Absolut. Obwohl klarzustellen ist, dass Mexiko für den Großteil der Einwanderer ein Durchgangsland ist, mit dem Ziel der Vereinigten Staaten.

Was sind für Sie Voraussetzungen für erfolgreiche Integration? Gibt es Mindestanforderungen

- an die Ankommenden?

Ein Flüchtling befindet sich, so scheint mir, in der schlechtesten Lage. Er muss sich normalerweise mit dem zufriedengeben, was ihm gegeben wird.

- an die Aufnehmenden?

Vor allem Empathie. Einwanderer sind Menschen, keine Schmetterlinge und keine Enten, sie sind nicht nur Teil eines „Phänomens“, es sind Individuen.

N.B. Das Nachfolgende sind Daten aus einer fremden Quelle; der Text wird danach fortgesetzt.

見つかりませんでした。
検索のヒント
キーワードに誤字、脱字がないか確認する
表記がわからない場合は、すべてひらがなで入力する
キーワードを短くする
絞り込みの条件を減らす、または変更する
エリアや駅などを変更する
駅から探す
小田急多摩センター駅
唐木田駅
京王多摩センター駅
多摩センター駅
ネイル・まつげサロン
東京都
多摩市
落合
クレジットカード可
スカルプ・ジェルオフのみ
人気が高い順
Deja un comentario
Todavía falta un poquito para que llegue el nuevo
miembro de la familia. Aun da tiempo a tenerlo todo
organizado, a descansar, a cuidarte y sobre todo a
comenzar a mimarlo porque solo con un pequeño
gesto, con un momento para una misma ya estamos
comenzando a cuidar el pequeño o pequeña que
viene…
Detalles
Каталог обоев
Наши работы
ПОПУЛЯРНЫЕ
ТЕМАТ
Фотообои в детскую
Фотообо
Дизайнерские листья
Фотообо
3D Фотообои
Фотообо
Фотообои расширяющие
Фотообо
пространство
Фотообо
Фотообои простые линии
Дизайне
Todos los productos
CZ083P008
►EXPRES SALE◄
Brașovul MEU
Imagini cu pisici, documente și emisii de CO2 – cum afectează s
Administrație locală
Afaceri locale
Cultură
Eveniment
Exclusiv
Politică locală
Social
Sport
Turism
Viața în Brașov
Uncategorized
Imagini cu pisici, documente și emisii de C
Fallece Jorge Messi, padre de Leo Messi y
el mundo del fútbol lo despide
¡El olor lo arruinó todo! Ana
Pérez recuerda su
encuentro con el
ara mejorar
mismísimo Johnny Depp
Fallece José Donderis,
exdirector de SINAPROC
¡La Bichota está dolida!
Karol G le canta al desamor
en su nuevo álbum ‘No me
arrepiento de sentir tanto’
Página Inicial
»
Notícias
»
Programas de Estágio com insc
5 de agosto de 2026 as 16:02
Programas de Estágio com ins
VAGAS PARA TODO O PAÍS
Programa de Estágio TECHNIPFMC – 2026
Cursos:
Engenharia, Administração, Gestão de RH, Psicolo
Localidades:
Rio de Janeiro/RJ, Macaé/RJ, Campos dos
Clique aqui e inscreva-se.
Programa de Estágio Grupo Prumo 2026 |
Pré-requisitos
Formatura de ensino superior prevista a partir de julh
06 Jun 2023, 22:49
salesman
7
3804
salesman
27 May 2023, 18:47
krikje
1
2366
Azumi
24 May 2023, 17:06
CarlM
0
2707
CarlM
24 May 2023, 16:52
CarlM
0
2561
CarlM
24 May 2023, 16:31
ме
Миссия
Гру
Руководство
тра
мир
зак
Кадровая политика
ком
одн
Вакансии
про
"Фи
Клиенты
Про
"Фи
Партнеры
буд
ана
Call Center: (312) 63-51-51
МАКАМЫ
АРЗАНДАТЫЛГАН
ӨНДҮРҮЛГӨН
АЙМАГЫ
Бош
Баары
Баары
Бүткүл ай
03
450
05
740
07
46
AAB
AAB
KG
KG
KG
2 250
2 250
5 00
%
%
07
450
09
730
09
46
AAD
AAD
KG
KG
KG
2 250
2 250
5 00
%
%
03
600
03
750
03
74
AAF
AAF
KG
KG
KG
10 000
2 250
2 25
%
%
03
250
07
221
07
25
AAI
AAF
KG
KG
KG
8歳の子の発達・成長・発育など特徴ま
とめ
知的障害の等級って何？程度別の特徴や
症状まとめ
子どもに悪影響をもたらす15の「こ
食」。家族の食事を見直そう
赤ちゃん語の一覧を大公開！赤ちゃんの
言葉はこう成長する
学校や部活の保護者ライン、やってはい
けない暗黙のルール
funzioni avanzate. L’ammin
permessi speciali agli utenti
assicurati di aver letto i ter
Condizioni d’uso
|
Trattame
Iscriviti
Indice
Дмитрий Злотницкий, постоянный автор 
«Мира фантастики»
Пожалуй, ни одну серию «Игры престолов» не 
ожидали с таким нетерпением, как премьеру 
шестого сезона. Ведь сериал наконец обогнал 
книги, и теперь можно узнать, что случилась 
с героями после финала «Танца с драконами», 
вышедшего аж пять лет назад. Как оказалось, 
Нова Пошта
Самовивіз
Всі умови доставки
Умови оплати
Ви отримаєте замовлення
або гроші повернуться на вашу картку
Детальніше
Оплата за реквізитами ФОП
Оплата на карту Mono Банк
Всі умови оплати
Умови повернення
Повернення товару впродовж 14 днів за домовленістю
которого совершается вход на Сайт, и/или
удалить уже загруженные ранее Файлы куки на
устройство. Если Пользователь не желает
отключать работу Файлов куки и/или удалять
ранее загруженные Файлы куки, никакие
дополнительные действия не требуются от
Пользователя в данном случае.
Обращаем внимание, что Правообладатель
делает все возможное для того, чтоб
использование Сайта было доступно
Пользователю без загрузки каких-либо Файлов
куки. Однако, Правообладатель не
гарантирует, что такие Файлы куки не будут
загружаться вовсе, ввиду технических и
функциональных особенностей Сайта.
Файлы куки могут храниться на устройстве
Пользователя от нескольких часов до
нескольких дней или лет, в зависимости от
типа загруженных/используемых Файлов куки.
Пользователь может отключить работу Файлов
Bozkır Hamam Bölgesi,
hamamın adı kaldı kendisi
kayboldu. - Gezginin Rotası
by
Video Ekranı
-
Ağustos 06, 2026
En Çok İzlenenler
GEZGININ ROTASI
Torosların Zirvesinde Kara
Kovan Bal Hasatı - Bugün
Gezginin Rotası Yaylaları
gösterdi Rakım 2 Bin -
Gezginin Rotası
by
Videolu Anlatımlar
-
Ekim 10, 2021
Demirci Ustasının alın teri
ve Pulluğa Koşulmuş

Kennen Sie persönlich Flüchtlinge?

Ja.

Unterstützen Sie aktiv Flüchtlinge?

Meine Familie unterstützt das örtliche Wohnheim für Einwanderer.

Wie wird sich die Flüchtlingssituation in Ihrem Land entwickeln?

a) in den nächsten zwei Jahren?

Ich sehe keine kurzfristige Lösung für die schreckliche Gewaltsituation, der die mittelamerikanischen Einwanderer in Mexiko ausgesetzt sind.

b) in den nächsten zwei Jahrzehnten?

Aufgrund der verschärften Besessenheit in punkto Grenzsicherheit der Vereinigten Staaten und deren Bestreben, dass sich Mexiko zu ihrer ersten Verteidigungslinie entwickele, wird die Situation eher verschlechtern, fürchte ich.

Können Sie sich eine Welt ohne Flüchtlinge vorstellen?

Das wäre wie eine Welt ohne Gewalt. Eine Utopie, eine Idealvorstellung.

Wenn ja: was braucht es dazu?

Ich wollte ich hätte darauf eine Antwort.

Haben Sie oder Ihre Familie in der Vergangenheit Erfahrung mit Flucht gemacht?

Meine Mutter und meine Familie wanderten nach dem Bürgerkrieg 1936-39 aus Spanien aus.

Glauben Sie, dass Sie in Ihrem Leben jemals zum Flüchtling werden?

Ich hoffe nicht.

Wie viel Heimat brauchen Sie?*

Mein Familie ist mein Heim und meine Vorstellung einer Kommune umfaßt Menschen aus den verschiedensten Ländern. Ich könnte außerhalb meines Landes leben, aber ich bevorzuge den Gedanken, hier bleiben zu können.

*Diese Frage ist Max Frischs Fragebogen zu „Heimat“ entnommen.